━━━ Document extract ━━━

THIS means that I finally get to do my mini Financial Literacy lesson again at the end of exponential functions! Students have already graphed exponential functions by hand, transformed them, written equations for them given different scenarios, and number-crunched with them. Time for the fun part - application problems!
I’m planning on doing real-world problems on Thomas Malthus + Food Shortages (post coming soon on this), a 10-sided dice experiment, and this Compound Interest lesson.
My sister, who is super money savvy and much more financially literate than me, came in to speak to my classes about 10 years ago and made an excellent presentation for them. I used excerpts from her Powerpoint to create an updated Google Slideshow to use in my classes.
I plan on first going through these slides and introducing my sophomores to some basic financial vocabulary. I’ll tell them some different institutions they can invest with and share with them some snapshots of my retirement account and ETF accounts so they can see what these look like. We’ll estimate the interest rate on my ETFs using my ‘unrealized loss/gain’ and talk about how much higher it is than a typical interest-yielding savings account or even a savings CD.
Their biggest takeaway should be to invest AS EARLY AS POSSIBLE, like RIGHT after graduating college, and include in their portfolio the S&P 500, arguably the most reliable and steadily increasing ETF out there. I’ve consistently made the most money from this single ETF compared to other flashier, sexier ETFs. Slow and steady S&P 500 wins the race and is EASY to manage - it’s passive income!
Next, they will each open up a nearly blank Google Sheet that I assign to them. They’ll each get their own copy on Google Classroom - I do this so I can monitor their Sheets from my laptop and make sure everyone is following along. We’ll go through an example together from my most recent credit card statement, which I will hand out for them to look at. My credit card bill was around $1650.00. I always pay off my credit card bills fully each month, but when I was looking for a good problem to give my students, I thought about what if I DIDN’T pay it all off, and only paid the minimum $40 payment. My credit card has a 20.74% APR. My credit card statement says that if I only paid the minimum $40 and didn’t make any additional charges, it would take me SIX YEARS to pay this $1650 off.
My students’ job will be to confirm this claim using Google Sheets and formulas. I will go through each of the following scenario with them
SCNEARIO 1: Suppose I don’t make any additional charges on my card
SCENARIO 2: Suppose I keep having $1600 on my card each month (a MUCH more realistic example, because bills don’t stop yo!) - takeaway: you will NEVER be debt-free again!
I tried this on my own today to make sure it actually did work out, and wouldn’t you know it, I made a critical error and wasn’t getting the result I wanted. I had to Facetime my sister and edit the Sheet with her. My issue? I wasn’t dividing the 20.74% APR by 12 for the 12 months. Now it works! Looking forward to going through this with my students!

━━━

In the compound interest post, what error kept the spreadsheet from working on the first try? The entries that follow have no connection to the compound interest post.

━━━ Material shown ━━━

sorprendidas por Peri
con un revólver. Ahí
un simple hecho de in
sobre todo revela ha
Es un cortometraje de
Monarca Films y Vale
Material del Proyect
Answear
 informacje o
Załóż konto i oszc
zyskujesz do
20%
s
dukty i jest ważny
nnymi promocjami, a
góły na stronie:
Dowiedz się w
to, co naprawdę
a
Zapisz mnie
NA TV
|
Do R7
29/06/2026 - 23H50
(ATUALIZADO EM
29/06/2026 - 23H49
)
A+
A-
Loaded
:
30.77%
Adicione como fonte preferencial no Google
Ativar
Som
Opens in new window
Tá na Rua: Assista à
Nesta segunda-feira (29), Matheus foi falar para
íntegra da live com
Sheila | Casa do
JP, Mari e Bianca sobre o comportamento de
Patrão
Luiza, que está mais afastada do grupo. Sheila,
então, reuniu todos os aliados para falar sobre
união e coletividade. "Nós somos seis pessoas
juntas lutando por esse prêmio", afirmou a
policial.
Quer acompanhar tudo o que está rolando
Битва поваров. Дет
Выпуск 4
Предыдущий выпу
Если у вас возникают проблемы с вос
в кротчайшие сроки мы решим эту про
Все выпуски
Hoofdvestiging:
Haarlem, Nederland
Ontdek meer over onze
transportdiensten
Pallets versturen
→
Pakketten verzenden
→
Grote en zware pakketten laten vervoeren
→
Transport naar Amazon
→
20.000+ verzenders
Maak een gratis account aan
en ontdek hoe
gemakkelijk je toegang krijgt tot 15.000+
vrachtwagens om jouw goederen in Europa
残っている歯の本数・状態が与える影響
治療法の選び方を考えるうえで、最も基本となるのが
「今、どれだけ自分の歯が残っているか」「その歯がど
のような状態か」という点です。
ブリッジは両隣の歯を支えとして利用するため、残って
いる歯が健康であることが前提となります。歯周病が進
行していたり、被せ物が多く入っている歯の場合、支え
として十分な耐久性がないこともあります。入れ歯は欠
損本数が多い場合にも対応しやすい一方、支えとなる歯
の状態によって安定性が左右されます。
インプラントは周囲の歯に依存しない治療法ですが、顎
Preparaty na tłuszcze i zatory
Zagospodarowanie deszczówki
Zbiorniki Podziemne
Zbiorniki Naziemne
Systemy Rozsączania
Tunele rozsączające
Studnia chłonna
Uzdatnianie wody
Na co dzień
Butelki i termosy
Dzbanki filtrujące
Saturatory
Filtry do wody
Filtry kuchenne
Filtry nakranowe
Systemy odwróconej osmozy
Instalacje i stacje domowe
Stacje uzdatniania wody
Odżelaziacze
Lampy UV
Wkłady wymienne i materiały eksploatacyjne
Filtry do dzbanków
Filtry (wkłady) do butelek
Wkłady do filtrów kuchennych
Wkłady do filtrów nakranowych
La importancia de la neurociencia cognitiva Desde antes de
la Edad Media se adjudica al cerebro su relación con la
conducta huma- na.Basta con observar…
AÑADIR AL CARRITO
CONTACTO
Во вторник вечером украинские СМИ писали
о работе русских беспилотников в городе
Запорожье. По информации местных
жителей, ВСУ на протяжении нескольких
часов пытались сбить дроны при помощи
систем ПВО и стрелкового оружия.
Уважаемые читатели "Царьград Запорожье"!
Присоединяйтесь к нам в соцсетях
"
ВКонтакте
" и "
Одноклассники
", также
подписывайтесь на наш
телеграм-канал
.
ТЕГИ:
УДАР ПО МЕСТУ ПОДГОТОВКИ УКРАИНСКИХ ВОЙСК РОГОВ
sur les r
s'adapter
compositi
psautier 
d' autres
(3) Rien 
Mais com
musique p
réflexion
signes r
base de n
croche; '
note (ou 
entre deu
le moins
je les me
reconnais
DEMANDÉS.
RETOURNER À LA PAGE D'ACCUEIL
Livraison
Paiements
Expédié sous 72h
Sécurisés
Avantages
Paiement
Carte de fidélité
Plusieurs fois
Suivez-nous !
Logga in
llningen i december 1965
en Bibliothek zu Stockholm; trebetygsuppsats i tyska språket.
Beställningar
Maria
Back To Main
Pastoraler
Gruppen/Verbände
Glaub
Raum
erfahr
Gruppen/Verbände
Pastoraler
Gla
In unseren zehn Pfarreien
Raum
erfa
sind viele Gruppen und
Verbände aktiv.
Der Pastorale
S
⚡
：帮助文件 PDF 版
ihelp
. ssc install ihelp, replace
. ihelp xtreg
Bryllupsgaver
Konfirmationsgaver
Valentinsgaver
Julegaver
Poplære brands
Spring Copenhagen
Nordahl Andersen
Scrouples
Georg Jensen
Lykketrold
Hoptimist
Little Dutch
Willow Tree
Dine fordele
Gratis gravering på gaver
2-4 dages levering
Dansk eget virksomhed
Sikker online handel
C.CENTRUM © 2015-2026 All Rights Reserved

━━━

→ **Exercise response**: The 20.74% APR was not divided by 12 for the 12 months.